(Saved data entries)

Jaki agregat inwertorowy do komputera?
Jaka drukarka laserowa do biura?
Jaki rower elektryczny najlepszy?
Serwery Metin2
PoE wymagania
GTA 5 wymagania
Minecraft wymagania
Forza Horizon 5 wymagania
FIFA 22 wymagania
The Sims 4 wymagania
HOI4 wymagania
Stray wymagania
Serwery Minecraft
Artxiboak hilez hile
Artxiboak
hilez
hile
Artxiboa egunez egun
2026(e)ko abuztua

...

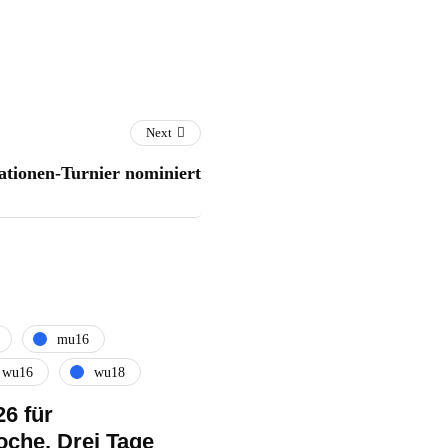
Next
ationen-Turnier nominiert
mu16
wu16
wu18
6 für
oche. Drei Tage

Aim of the exercise
Return all lines in the data that include the word "wymagania".

Response for this exercise
PoE wymagania
GTA 5 wymagania
Minecraft wymagania
Forza Horizon 5 wymagania
FIFA 22 wymagania
The Sims 4 wymagania
HOI4 wymagania
Stray wymagania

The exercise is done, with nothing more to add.